There is a sci-fi backstory about digital people and businesses, but this one really is all about pace. At first, you’ll find yourself constantly smashing the twitchy controls into tracksides and wondering if someone should take away your hovercraft licence. Yet master the tracks and controls alike, and as you blast along to the finish line, Repulze is an exhilarating experience.
Rush Rally 3
Rush Rally 3 brings rally racing style console to Android. You can dive into single rally mode for fast blasts, with a co-driver bellowing in your ear; or there’s the rallycross grinding metal, pitting you against machine cars that seem to be fuelled by anger. If you’re in it for the long haul, dive into full career mode.
If the race wasn’t up to much, none of those options would matter one jot. Fortunately, that is very sweet. The game looks like the part, with very smart graphics and perspectives, be it belting around a racing circuit or blowing through a forest.
The controls also work well, offering a variety of settings to suit a range of tastes (tilt; virtual buttons)-and ability levels. All in all, getting this coveted checkered flag is enough for the game.
Horizon Chase
Check out Horizon Chase if you’re fed up with road games paying more attention to whether the tarmac looks photorealistic than just how much fun it should be to zip along at insane speeds. Instead of dull realism, this tribute to old school arcade games is all about the pure excitement of driving.
The graphics are vivid, the music is jolly and cheerful, and the race finds you are continuously battling your way to an hostile pack line.
If you remember the Lotus Turbo Esprit Challenge and the Top Gear with fondness, do not miss this one. (Note that Horizon Chase offers you five songs for free. A single £ 2.29/US$2.99 IAP is required to access the rest.)
Need for Speed:Most Wanted
Anyone expecting the kind of free-roaming racing from this title’s console versions will be miffed, but Need for Speed: Most Wanted is nevertheless one of its finest games on Android. Yeah, with only the occasional shortcut, the tracks are linear but the actual racing bit is superb.
You belt along a drab, grey town’s seedy streets, seeking to win events that will raise both your confidence and credibility. Wins swell your pockets allowing you to buy new vehicles or attend special events.
The game looks beautiful on Android, and has a high-octane soundtrack to push you on. But most of all, this one’s about the controls – a smooth mix of responsive tilt and effortless drift that makes it feel closer to OutRun 2 than usually sub-optimal mobile racing fare.
Riptide GP
You had to zoom around ondulating watery loops surrounded by gleaming metal towers in the first two Riptide games. Riptide GP: Renegade presents another slice of dazzling futuristic racing but this time you’ll find yourself submerged in the sport’s seedy underbelly.

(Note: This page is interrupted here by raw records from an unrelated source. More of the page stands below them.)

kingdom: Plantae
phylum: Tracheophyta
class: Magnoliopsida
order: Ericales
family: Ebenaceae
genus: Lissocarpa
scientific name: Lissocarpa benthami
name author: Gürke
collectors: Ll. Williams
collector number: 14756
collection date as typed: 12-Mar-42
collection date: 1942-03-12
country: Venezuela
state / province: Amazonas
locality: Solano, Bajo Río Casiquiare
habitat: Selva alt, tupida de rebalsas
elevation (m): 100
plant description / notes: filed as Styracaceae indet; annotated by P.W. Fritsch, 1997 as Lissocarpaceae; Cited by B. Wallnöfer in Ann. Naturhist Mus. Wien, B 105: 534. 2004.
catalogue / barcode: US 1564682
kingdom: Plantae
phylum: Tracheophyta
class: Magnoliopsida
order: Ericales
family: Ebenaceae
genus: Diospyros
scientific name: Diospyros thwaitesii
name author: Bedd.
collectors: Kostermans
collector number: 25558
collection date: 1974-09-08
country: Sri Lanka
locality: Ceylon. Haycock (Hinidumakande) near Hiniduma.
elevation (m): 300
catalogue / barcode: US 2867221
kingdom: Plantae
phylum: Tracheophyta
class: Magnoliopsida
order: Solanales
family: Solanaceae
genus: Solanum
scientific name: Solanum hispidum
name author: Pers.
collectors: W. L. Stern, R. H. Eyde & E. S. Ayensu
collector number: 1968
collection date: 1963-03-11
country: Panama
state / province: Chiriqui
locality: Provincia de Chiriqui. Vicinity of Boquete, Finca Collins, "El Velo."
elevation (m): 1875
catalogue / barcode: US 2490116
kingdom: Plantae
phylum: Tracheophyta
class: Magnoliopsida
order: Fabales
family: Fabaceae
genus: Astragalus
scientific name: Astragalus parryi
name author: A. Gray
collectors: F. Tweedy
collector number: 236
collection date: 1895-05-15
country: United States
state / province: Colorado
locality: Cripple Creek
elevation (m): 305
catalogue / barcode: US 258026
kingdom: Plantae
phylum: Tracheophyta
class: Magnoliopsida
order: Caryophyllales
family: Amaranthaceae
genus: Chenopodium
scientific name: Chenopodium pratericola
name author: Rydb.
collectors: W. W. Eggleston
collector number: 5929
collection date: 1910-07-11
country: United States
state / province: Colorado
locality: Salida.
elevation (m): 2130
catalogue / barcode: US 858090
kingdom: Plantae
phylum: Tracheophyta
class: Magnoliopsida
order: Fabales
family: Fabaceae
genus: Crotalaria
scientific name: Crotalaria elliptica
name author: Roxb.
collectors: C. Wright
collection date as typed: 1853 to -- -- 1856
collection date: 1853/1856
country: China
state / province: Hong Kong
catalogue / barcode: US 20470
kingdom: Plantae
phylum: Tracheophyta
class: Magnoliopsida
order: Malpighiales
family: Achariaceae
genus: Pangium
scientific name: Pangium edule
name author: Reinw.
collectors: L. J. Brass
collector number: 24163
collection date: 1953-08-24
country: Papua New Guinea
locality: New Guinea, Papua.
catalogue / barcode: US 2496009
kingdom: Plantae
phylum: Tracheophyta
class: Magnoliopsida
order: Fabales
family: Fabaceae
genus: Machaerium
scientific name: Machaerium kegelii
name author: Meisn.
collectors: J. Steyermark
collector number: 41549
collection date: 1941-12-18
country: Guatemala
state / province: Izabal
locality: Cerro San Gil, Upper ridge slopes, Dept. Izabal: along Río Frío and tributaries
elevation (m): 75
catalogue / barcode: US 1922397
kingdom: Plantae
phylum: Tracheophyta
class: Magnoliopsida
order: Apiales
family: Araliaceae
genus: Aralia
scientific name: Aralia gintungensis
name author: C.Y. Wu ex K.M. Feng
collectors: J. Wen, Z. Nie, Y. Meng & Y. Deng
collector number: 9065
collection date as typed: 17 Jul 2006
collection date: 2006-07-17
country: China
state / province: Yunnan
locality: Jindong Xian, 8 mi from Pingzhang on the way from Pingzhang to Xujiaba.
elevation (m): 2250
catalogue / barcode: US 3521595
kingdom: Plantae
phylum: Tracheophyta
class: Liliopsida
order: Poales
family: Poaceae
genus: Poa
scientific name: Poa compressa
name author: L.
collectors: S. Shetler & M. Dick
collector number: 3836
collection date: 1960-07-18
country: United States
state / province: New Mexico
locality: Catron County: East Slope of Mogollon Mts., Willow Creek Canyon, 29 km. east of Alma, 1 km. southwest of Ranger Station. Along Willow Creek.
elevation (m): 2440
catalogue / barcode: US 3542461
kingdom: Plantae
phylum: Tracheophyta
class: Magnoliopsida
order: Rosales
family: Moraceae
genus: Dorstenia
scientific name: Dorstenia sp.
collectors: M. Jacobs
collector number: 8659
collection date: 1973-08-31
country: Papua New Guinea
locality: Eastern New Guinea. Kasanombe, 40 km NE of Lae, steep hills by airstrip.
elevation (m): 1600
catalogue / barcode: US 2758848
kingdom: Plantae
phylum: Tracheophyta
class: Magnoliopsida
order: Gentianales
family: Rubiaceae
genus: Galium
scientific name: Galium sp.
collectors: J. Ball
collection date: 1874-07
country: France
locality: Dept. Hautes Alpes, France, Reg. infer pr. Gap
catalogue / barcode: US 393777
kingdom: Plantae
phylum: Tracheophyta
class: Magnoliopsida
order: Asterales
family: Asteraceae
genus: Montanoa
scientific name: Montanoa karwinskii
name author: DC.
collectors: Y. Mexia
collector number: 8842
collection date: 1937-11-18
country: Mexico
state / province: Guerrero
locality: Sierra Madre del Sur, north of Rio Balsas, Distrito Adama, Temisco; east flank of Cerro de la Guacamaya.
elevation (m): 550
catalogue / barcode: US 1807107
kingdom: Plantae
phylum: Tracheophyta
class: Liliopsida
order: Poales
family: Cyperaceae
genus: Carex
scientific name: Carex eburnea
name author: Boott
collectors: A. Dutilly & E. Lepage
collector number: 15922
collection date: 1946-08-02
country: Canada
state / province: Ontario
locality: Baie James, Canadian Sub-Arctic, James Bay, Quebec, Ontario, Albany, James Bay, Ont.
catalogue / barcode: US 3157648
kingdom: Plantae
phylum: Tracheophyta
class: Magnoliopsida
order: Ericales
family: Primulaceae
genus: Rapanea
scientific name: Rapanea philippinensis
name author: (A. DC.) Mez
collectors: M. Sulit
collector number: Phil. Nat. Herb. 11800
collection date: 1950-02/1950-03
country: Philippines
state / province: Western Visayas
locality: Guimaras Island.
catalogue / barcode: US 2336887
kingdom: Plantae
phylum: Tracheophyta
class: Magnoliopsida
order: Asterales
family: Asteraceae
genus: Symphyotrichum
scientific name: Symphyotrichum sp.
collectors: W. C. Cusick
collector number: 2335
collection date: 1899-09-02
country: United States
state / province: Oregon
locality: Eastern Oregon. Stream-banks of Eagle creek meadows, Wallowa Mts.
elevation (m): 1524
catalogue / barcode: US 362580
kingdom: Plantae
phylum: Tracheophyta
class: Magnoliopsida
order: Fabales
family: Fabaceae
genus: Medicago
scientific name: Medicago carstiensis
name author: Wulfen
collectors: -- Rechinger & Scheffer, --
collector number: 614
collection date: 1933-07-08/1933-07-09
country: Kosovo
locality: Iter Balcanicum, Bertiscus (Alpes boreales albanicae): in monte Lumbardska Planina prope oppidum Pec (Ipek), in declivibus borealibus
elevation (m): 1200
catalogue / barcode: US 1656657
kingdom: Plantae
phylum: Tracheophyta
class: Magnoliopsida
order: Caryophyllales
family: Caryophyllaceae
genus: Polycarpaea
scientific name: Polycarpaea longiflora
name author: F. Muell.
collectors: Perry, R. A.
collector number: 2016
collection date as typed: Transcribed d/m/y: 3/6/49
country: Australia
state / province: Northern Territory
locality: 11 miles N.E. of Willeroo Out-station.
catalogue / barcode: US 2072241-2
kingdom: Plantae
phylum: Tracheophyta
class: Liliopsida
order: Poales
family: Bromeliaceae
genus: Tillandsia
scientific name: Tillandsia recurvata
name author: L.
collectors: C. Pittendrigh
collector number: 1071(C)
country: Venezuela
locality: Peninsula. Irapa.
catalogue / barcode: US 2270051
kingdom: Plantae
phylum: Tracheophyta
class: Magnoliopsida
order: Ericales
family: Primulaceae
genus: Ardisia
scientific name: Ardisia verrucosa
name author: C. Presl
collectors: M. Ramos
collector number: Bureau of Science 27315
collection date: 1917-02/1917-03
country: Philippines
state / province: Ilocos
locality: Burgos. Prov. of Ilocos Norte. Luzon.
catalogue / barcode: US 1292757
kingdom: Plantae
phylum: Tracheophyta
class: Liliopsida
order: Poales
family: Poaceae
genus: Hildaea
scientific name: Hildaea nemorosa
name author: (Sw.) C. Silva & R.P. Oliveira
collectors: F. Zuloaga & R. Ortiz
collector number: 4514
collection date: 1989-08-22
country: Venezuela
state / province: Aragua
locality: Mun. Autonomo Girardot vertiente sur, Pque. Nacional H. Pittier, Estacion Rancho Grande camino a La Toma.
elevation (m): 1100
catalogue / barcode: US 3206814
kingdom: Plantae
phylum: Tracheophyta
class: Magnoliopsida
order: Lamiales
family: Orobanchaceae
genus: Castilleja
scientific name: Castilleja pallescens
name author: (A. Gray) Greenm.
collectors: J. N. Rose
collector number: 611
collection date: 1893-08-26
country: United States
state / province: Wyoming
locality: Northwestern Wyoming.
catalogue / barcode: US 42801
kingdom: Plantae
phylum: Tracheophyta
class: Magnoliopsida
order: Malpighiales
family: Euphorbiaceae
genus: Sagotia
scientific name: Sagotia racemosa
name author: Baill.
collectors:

You’re still piloting a hydrofoil as with the previous games, and racing means not only going very, very fast but also being a huge show-off at any opportunity available.
If you hit a ramp or wave that hurls you into the air, the best way to get turbo-boost on landing would be to pilot your ride around or do a handstand. Responsive racers are getting nothing.
The career mode will find you earn cash, upgrade your ride and possibly forget the slightly tiresome bits of storey. However, the racing is superb – an exhilarating mix of old-school arcade thrills and modern smart mobile touchscreens.
Mini Motor Racing
Mini Motor Racing is a frenetic top-down driver that sees tiny cars darting through claustrophobic roads twisting and turning in a simple attempt to have you crash into walls repeatedly. The cars are more like remote control cars than actual fare, which means races are normally close – and easily lost if you just look away from the screen for a moment.
There’s a lot of material here – several thousands of races across a wide variety of settings. You fly in through the ruins and scoot on tracks along the beachside. The AI is sometimes a bit too aggressive, but you’ll take more than the rarely checkered flag with smart car improvements, and nitro boost use while driving.